In this step, the stored data is stored in a partitioned manner according to the partition result of the newly added database region and the partition result of the original database region, and after the regions of the original database and the newly added database are partitioned, the regions with the same memory ratio are partitioned in the original database and the newly added database, so that the corresponding data in the stored data is distributed according to the memory ratio occupied by the same partition in the original database and the newly added database, namely the ratio between the partition A in the original database and the partition A 'in the newly added database is 2:1, and then the data a in the stored data is distributed according to the ratio of 2:1 and is respectively stored in the partition A and the partition A'.

And S500, after receiving the read-write request, analyzing the read-write request, judging a data change area, and completing corresponding read-write operation in the data change area.

In this step, after receiving the read-write request, analyzing the read-write request, and by analyzing the read-write request, the target data of the read-write operation can be known, and the area where the read-write operation is going to occur is determined according to the type of the target data to judge the data change area; and in the step of analyzing the read-write request and judging the data change area after receiving the read-write request, if the corresponding data change area does not exist, a new type data area is separately divided, and the read-write operation is completed in the new type data area.

As shown in fig. 2, as a preferred embodiment of the present invention, the step of performing region partition on the original database according to the data classification result to generate a region partition result of the original database specifically includes:

s201, analyzing the stored data and determining the type number of the stored data.

In this step, the stored data is analyzed, and the number of data types included in the stored data is determined through analysis, specifically, the stored data may be analyzed according to a preset data type database, all types of data are recorded in the data type database, and the number of data types included in the stored data is quickly determined through query and comparison.

S202, performing large-class area division on the original database according to the number of the types of the stored data to obtain a plurality of large-class storage areas.

In this step, the original database is divided into large-class areas according to the number of types of stored data, and during this area division, the data are divided into large-class areas according to the number of types of data, for example, for video, audio and pictures, the video large-class areas, the audio large-class areas and the picture large-class areas are divided into three large-class storage areas.

And S203, analyzing the stored data belonging to each large-class storage area, dividing each large-class storage area into a plurality of small-class storage areas, establishing a link relation between the same small-class storage areas in different large-class storage areas, and generating an original database area division result.

In this step, since the large-class area division is already performed, what kind of data is stored in each large-class area is already clear, at this time, in order to improve the data retrieval efficiency, each large-class storage area is further divided into areas, each large-class storage area is divided into a plurality of small-class storage areas, for example, for a video large-class storage area, the video large-class storage area is further divided according to the content of a video, and is divided into people, landscapes, articles and the like for further subdivision, and for a photo large class, the same or similar classification also exists, and a link relationship is established between the same small-class storage areas in different large-class storage areas, so as to generate an original database area division result.

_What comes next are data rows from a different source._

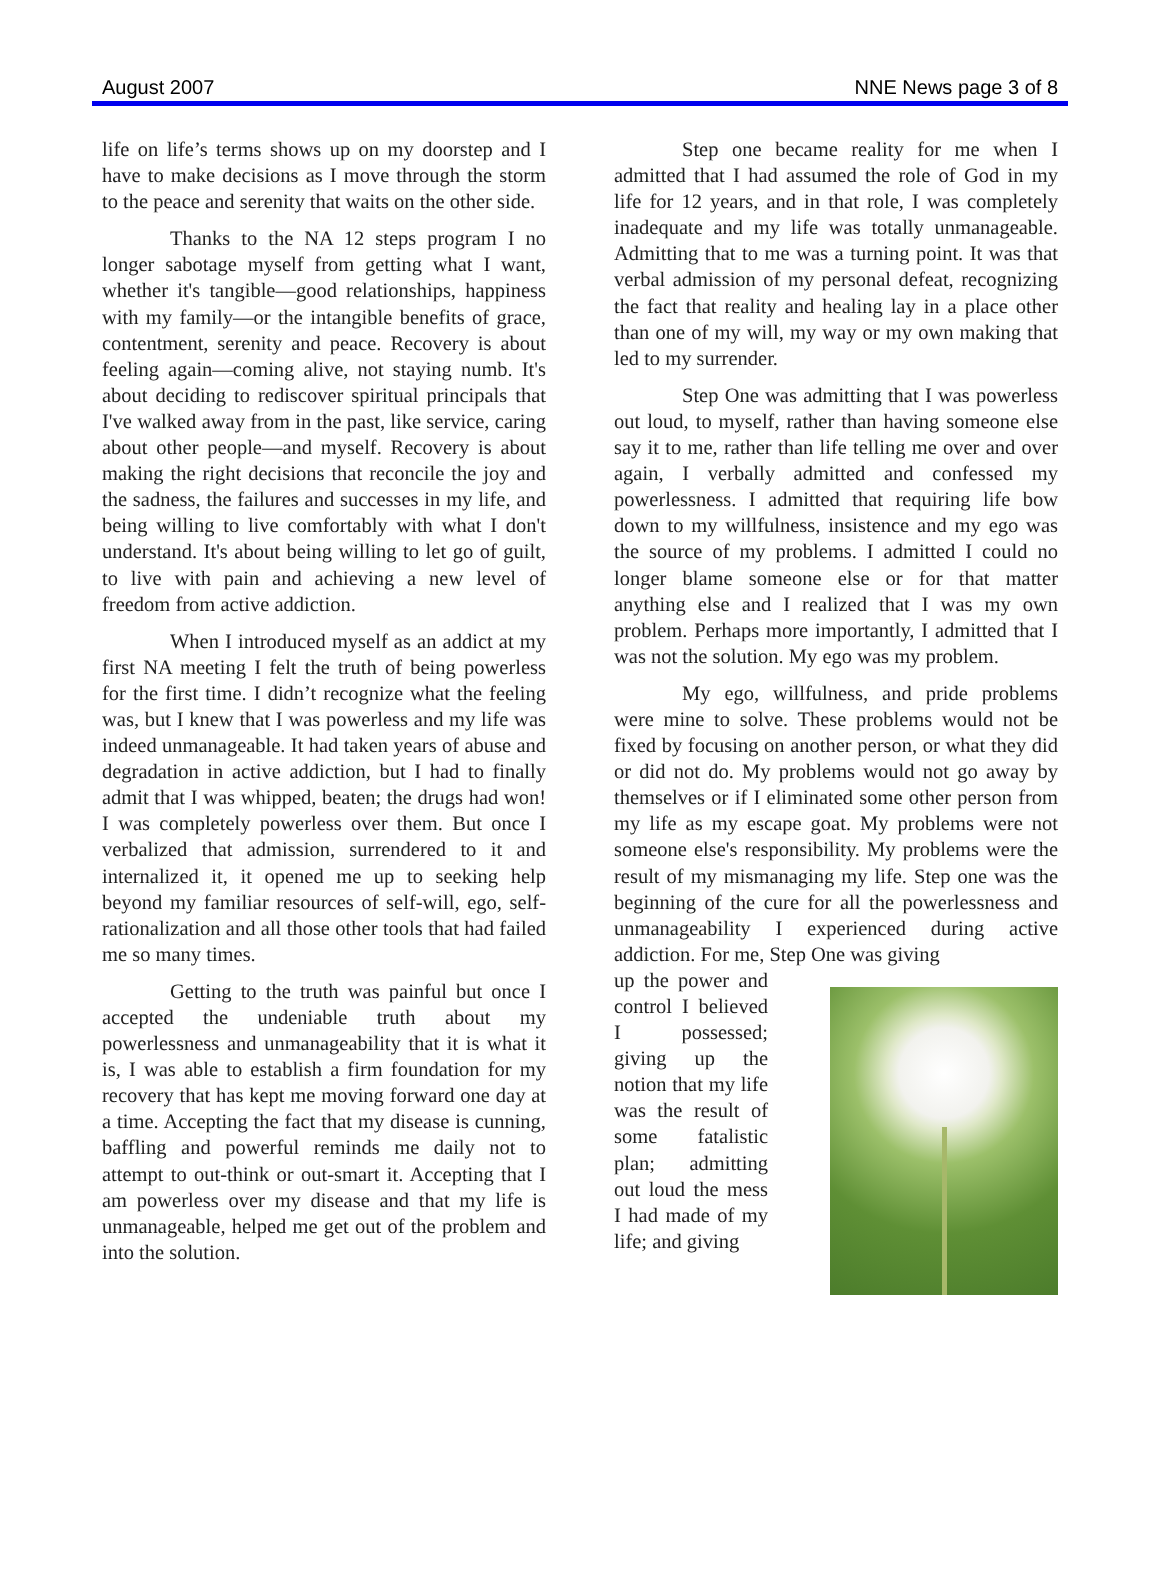August 2007 NNE News page 3 of 8
life on life’s terms shows up on my doorstep and I have to make decisions as I move through the storm to the peace and serenity that waits on the other side.
Thanks to the NA 12 steps program I no longer sabotage myself from getting what I want, whether it's tangible—good relationships, happiness with my family—or the intangible benefits of grace, contentment, serenity and peace. Recovery is about feeling again—coming alive, not staying numb. It's about deciding to rediscover spiritual principals that I've walked away from in the past, like service, caring about other people—and myself. Recovery is about making the right decisions that reconcile the joy and the sadness, the failures and successes in my life, and being willing to live comfortably with what I don't understand. It's about being willing to let go of guilt, to live with pain and achieving a new level of freedom from active addiction.
When I introduced myself as an addict at my first NA meeting I felt the truth of being powerless for the first time. I didn’t recognize what the feeling was, but I knew that I was powerless and my life was indeed unmanageable. It had taken years of abuse and degradation in active addiction, but I had to finally admit that I was whipped, beaten; the drugs had won! I was completely powerless over them. But once I verbalized that admission, surrendered to it and internalized it, it opened me up to seeking help beyond my familiar resources of self-will, ego, self- rationalization and all those other tools that had failed me so many times.
Getting to the truth was painful but once I accepted the undeniable truth about my powerlessness and unmanageability that it is what it is, I was able to establish a firm foundation for my recovery that has kept me moving forward one day at a time. Accepting the fact that my disease is cunning, baffling and powerful reminds me daily not to attempt to out-think or out-smart it. Accepting that I am powerless over my disease and that my life is unmanageable, helped me get out of the problem and into the solution.
Step one became reality for me when I admitted that I had assumed the role of God in my life for 12 years, and in that role, I was completely inadequate and my life was totally unmanageable. Admitting that to me was a turning point. It was that verbal admission of my personal defeat, recognizing the fact that reality and healing lay in a place other than one of my will, my way or my own making that led to my surrender.
Step One was admitting that I was powerless out loud, to myself, rather than having someone else say it to me, rather than life telling me over and over again, I verbally admitted and confessed my powerlessness. I admitted that requiring life bow down to my willfulness, insistence and my ego was the source of my problems. I admitted I could no longer blame someone else or for that matter anything else and I realized that I was my own problem. Perhaps more importantly, I admitted that I was not the solution. My ego was my problem.
My ego, willfulness, and pride problems were mine to solve. These problems would not be fixed by focusing on another person, or what they did or did not do. My problems would not go away by themselves or if I eliminated some other person from my life as my escape goat. My problems were not someone else's responsibility. My problems were the result of my mismanaging my life. Step one was the beginning of the cure for all the powerlessness and unmanageability I experienced during active addiction. For me, Step One was giving
up the power and control I believed I possessed; giving up the notion that my life was the result of some fatalistic plan; admitting out loud the mess I had made of my life; and giving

As shown in fig. 3, as a preferred embodiment of the present invention, the step of performing region division on the newly added database according to a region division result of the original database, and generating a region division result of the newly added database specifically includes:

s301, performing region division on the newly added database according to the region division result of the original database to obtain a plurality of large storage regions.

S302, a link relation is established between the same large-class storage areas in the original database and the newly added database.

In the step, the newly added database is subjected to region division according to the region division result of the original database to obtain a plurality of large-class storage regions, and a link relation is established between the same large-class storage regions in the original database and the newly added database.

And S303, performing area division on all the large-class storage areas according to the area division result of the original database to obtain a plurality of small-class storage areas.

S304, establishing a link relation between the same small storage areas in different large storage areas, and generating a division result of the newly added database area.

In the step, all the large-class storage regions are subjected to region division according to the region division result of the original database, the newly added database is subjected to region subdivision in the same way to obtain small-class storage regions, and a link relation is established between the same small-class storage regions in different large-class storage regions so as to improve the interoperability between data and finally generate the region division result of the newly added database.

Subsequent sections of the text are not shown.